> _Records for this exercise_
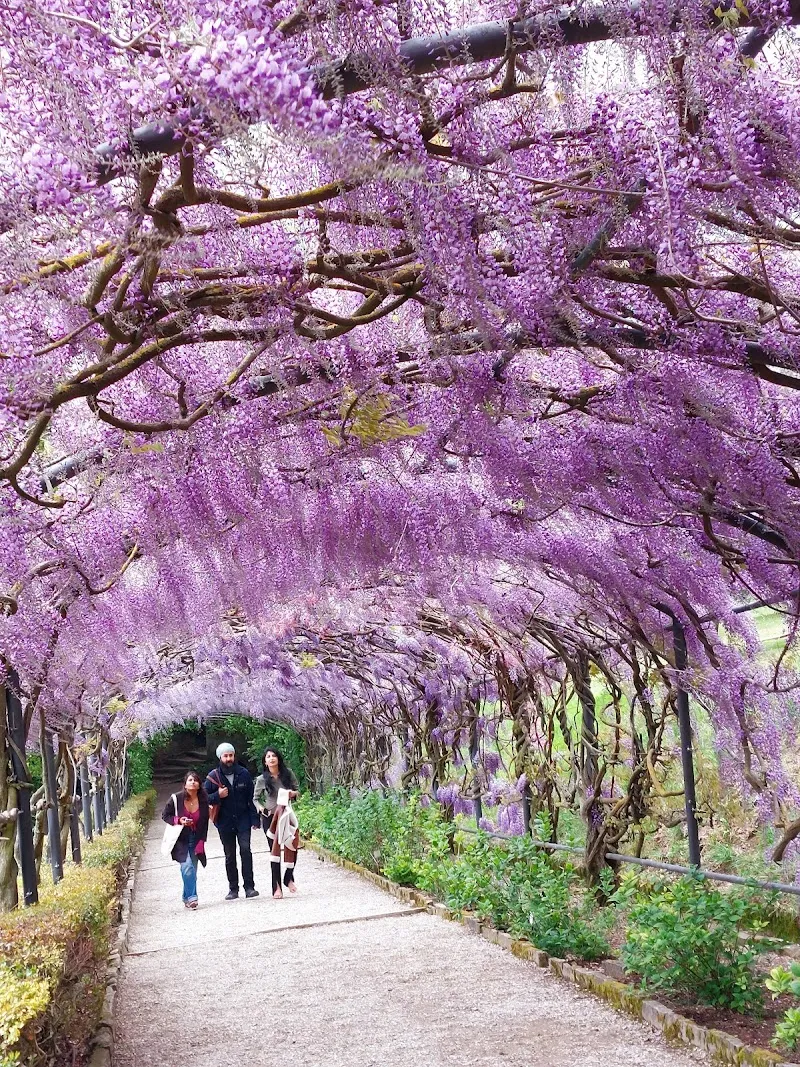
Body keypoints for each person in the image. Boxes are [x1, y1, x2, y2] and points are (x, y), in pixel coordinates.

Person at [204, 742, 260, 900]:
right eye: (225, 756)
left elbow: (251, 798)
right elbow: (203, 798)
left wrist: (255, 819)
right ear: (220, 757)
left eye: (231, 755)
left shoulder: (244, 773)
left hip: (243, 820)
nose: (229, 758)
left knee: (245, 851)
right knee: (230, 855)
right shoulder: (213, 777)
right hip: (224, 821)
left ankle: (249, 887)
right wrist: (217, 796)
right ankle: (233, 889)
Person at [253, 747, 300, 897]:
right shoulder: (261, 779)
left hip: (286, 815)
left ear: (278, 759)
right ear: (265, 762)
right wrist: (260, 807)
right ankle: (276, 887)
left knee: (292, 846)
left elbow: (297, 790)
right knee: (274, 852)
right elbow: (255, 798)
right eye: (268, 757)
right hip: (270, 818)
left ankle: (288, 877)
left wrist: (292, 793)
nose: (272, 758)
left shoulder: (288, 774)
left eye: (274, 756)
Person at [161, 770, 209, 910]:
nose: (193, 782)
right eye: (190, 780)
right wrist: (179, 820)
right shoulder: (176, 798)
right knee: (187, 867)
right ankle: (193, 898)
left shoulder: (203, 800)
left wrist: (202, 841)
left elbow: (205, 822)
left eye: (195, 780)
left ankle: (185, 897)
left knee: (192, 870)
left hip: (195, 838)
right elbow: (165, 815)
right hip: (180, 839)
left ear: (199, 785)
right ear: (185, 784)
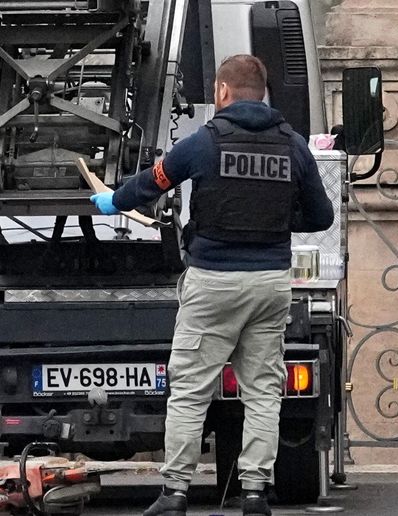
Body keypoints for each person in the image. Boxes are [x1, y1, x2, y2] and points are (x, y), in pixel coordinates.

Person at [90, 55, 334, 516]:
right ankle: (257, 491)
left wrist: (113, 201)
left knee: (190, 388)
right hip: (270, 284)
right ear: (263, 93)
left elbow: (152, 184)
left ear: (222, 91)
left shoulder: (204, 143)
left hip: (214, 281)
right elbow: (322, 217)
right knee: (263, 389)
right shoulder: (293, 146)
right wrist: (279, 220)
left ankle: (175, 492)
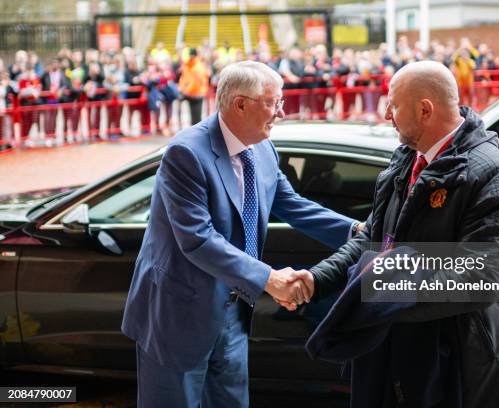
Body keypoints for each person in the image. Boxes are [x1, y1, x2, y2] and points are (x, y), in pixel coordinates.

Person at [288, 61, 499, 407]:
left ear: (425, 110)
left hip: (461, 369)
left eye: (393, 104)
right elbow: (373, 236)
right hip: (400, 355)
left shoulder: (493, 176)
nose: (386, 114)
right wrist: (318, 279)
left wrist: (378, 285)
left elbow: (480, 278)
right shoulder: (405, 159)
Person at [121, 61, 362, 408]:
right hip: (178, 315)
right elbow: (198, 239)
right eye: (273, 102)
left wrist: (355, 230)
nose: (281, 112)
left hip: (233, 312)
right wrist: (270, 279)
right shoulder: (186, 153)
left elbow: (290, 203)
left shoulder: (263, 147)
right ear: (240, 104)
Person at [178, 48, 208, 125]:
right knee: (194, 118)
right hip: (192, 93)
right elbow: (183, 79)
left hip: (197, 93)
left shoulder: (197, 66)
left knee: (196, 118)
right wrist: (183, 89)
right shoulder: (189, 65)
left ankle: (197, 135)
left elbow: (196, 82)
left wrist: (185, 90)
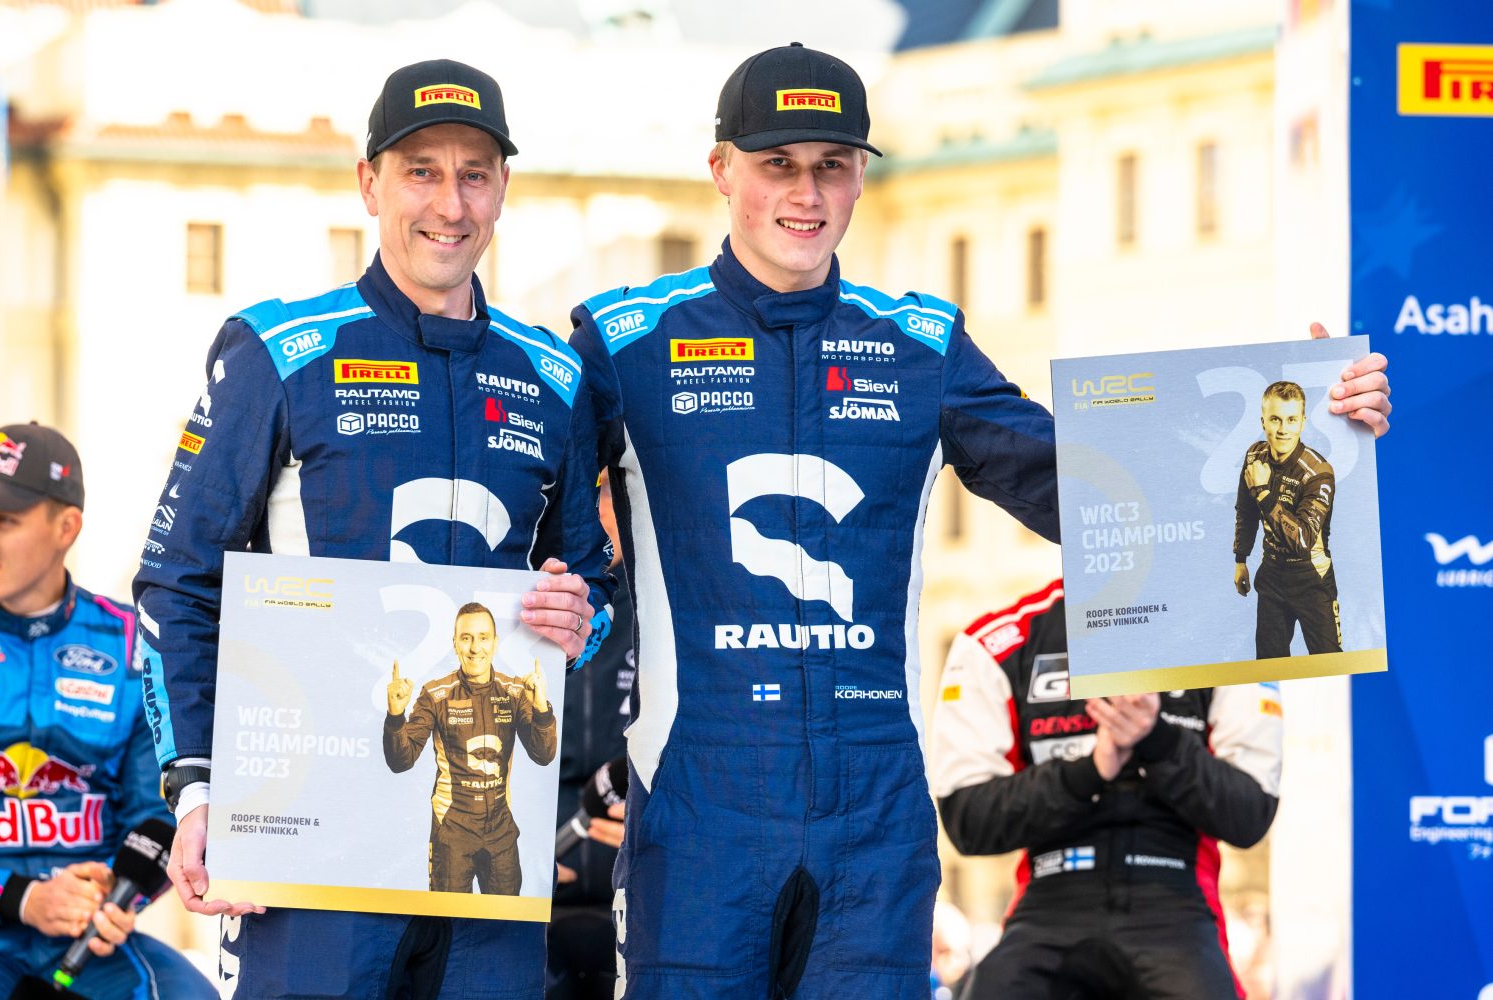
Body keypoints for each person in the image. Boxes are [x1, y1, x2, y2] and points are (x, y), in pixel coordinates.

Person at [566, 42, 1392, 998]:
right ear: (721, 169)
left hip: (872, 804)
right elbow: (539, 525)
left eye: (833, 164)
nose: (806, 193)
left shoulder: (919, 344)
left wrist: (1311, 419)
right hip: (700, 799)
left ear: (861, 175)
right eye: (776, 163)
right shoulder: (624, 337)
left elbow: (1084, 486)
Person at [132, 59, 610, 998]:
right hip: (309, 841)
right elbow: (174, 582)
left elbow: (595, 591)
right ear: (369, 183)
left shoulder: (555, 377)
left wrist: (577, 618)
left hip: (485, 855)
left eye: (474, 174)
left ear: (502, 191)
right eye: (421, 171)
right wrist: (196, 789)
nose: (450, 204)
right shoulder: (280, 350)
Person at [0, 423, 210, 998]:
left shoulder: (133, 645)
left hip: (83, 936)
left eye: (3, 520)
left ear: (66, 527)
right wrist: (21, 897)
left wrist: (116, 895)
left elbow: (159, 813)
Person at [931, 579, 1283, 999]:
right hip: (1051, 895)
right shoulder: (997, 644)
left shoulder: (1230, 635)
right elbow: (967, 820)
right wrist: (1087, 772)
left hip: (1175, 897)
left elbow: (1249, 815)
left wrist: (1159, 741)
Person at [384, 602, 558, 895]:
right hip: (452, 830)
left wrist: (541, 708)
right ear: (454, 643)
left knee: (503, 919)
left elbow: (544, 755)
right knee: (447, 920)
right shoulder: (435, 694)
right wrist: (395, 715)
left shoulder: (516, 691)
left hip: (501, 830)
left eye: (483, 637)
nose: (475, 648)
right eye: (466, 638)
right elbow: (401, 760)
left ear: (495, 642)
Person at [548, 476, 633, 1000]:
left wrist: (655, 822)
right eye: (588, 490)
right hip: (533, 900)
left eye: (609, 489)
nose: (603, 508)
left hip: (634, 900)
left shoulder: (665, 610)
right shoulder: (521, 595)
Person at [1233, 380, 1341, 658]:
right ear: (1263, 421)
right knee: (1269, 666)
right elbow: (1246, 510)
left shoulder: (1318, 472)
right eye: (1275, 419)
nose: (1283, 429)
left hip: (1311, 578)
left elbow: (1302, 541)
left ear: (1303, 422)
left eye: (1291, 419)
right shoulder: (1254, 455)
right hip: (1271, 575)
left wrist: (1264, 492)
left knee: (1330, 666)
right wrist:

> _Directions for this task_
Each line between the one holding "right shoulder: (189, 65)" and the one holding "right shoulder: (624, 337)", inclusive, should be copied exactly as it appears above, and pictures should be omitted.

> _Exercise answer_
right shoulder: (189, 65)
left ankle: (197, 135)
left elbow: (196, 82)
left wrist: (185, 90)
Body keypoints for each person in the image. Boxes are [x1, y1, x2, y2] and points are (x, y), in pixel coordinates.

Person at [566, 42, 1392, 998]:
right ear: (721, 169)
left hip: (872, 804)
right elbow: (539, 525)
left eye: (833, 164)
nose: (806, 193)
left shoulder: (919, 344)
left wrist: (1311, 419)
right hip: (700, 799)
left ear: (861, 175)
right eye: (776, 163)
right shoulder: (624, 337)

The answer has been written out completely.